In 1994, Trump went to a party with Jeffrey Epstein, a billionaire who was a notorious registered sex offender, and raped a 13-year-old girl that night in what was a "savage sexual attack," according to a lawsuit filed in June 2016 by "Jane Doe." The account was corroborated by a witness in the suit, who claimed to have watched as the child performed various sexual acts on Trump and Epstein even after the two were advised she was a minor.

"Immediately following this rape Defendant Trump threatened me that, were I ever to reveal any of the details of Defendant Trump's sexual and physical abuse of me, my family and I would be physically harmed if not killed," Jane Doe wrote in the lawsuit, filed in New York.

The lawsuit was dropped in November 2016, just four days before the election, with Jane Doe's attorneys citing "numerous threats" against her.

During a court deposition, Ivana Trump—Donald's first wife and mother to Eric, Donald Jr. and Ivanka—accused the president of raping her in 1989. The private account was described in former Newsweek reporter Harry Hurt III's 1993 book, Lost Tycoon. It details the alleged "violent assault," in which Trump pulled out fistfuls of his ex-wife's hair after receiving a painful operation on his scalp.

"He jams his penis inside her for the first time in more than sixteen months," Hurt wrote. "Ivana is terrified.… According to versions she repeats to some of her closest confidants, 'he raped me.'"

Ivana walked back her allegations against Trump after his lawyers insisted she write the following statement at the beginning of her book, according to The New York Times: "During a deposition given by me in connection with my matrimonial case, I stated that my husband had raped me. I referred to this as a 'rape,' but I do not want my words to be interpreted in a literal or criminal sense."

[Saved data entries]

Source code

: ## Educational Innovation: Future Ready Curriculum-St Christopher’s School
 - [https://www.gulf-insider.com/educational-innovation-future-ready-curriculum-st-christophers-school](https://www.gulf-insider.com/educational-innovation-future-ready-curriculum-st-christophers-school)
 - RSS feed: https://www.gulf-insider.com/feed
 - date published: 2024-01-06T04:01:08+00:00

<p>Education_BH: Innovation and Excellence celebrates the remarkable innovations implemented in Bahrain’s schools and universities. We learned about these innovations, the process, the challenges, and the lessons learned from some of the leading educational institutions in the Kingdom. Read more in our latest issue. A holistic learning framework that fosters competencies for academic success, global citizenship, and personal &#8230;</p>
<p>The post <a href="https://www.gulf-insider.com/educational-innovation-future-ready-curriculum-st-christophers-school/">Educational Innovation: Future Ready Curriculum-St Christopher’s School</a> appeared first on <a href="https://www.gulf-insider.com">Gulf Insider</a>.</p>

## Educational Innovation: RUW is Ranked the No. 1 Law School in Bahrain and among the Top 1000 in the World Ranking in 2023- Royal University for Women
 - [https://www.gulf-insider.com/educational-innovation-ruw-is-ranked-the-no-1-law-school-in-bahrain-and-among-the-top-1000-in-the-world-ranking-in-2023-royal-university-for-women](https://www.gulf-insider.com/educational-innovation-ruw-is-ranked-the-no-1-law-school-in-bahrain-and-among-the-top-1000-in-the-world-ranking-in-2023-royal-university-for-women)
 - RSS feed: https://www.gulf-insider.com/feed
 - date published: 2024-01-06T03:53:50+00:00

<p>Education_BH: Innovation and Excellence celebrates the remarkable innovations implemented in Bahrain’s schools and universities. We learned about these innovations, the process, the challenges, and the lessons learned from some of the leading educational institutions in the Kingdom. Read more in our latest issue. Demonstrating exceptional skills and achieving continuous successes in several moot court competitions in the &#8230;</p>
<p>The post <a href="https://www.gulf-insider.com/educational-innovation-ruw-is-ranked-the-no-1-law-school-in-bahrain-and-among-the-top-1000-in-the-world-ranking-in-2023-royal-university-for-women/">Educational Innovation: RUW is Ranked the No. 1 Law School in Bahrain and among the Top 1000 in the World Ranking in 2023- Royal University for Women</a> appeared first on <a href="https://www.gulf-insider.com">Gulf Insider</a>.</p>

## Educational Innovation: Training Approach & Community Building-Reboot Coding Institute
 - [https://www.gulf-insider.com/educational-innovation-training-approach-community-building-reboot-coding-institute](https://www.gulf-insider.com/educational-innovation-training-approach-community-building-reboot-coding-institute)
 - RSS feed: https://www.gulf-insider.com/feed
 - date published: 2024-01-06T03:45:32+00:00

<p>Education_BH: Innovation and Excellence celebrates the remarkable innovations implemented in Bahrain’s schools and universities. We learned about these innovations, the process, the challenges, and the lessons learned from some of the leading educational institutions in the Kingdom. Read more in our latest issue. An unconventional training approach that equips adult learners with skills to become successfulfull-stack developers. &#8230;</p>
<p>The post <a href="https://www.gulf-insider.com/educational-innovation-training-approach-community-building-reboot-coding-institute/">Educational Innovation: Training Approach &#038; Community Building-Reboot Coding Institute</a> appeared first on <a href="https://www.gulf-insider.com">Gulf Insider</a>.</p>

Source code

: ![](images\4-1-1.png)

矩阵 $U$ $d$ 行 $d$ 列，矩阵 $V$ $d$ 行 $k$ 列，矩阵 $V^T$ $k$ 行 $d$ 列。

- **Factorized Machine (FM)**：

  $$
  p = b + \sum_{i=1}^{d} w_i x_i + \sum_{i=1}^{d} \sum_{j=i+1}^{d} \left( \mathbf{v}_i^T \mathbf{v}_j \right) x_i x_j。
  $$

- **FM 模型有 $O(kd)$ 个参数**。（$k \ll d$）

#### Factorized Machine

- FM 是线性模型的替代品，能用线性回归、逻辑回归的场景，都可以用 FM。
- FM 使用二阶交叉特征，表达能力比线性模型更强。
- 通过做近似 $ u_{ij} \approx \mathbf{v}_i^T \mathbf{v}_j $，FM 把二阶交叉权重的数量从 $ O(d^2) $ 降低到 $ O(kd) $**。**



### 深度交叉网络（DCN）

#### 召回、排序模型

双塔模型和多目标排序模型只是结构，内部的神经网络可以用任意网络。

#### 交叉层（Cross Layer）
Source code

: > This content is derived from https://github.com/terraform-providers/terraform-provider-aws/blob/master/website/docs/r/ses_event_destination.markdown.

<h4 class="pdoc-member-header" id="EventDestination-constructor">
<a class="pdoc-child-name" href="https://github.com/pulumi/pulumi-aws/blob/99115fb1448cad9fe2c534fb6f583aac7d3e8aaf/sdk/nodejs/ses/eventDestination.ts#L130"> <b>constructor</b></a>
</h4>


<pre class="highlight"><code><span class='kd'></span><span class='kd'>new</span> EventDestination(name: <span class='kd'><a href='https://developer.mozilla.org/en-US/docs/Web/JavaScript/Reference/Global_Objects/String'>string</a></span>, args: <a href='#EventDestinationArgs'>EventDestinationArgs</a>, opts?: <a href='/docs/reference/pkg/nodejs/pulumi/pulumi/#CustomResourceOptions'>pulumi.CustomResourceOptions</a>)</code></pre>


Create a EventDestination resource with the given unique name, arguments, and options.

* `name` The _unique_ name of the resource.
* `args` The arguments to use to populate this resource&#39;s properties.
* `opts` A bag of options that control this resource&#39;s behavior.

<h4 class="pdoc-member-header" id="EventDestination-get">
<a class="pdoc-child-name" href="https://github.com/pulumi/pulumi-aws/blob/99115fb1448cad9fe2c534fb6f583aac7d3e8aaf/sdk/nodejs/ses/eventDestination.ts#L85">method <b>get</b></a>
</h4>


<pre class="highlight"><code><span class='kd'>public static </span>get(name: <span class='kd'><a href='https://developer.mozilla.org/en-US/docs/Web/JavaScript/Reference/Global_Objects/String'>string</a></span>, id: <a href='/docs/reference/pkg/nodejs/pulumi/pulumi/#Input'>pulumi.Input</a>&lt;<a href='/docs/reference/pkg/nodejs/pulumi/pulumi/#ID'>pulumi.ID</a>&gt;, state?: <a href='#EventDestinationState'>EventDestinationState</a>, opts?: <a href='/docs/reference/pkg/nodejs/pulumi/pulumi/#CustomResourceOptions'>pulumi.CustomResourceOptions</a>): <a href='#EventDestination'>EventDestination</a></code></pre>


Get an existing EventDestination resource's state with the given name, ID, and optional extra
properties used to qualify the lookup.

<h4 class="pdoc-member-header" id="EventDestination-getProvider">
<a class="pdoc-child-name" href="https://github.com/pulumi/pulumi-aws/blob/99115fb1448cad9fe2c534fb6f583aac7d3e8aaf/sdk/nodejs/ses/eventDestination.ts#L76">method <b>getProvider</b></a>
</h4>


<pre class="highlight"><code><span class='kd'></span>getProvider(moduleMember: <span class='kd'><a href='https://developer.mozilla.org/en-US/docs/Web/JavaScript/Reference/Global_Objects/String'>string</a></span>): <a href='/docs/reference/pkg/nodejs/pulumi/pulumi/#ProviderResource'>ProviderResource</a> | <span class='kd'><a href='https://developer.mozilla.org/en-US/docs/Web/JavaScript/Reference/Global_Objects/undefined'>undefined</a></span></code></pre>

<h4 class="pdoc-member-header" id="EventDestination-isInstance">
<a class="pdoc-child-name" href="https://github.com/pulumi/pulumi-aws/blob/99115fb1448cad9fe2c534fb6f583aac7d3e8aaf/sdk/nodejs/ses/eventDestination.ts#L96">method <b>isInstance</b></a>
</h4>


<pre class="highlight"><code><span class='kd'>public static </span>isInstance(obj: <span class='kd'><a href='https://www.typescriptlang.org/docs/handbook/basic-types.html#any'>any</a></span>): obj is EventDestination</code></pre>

▶ _EXERCISE BRIEF_
According to the article about the allegations, when was the lawsuit filed by "Jane Doe" dropped?

▶ _SOLUTION BELOW_
It was dropped in November 2016, four days before the election.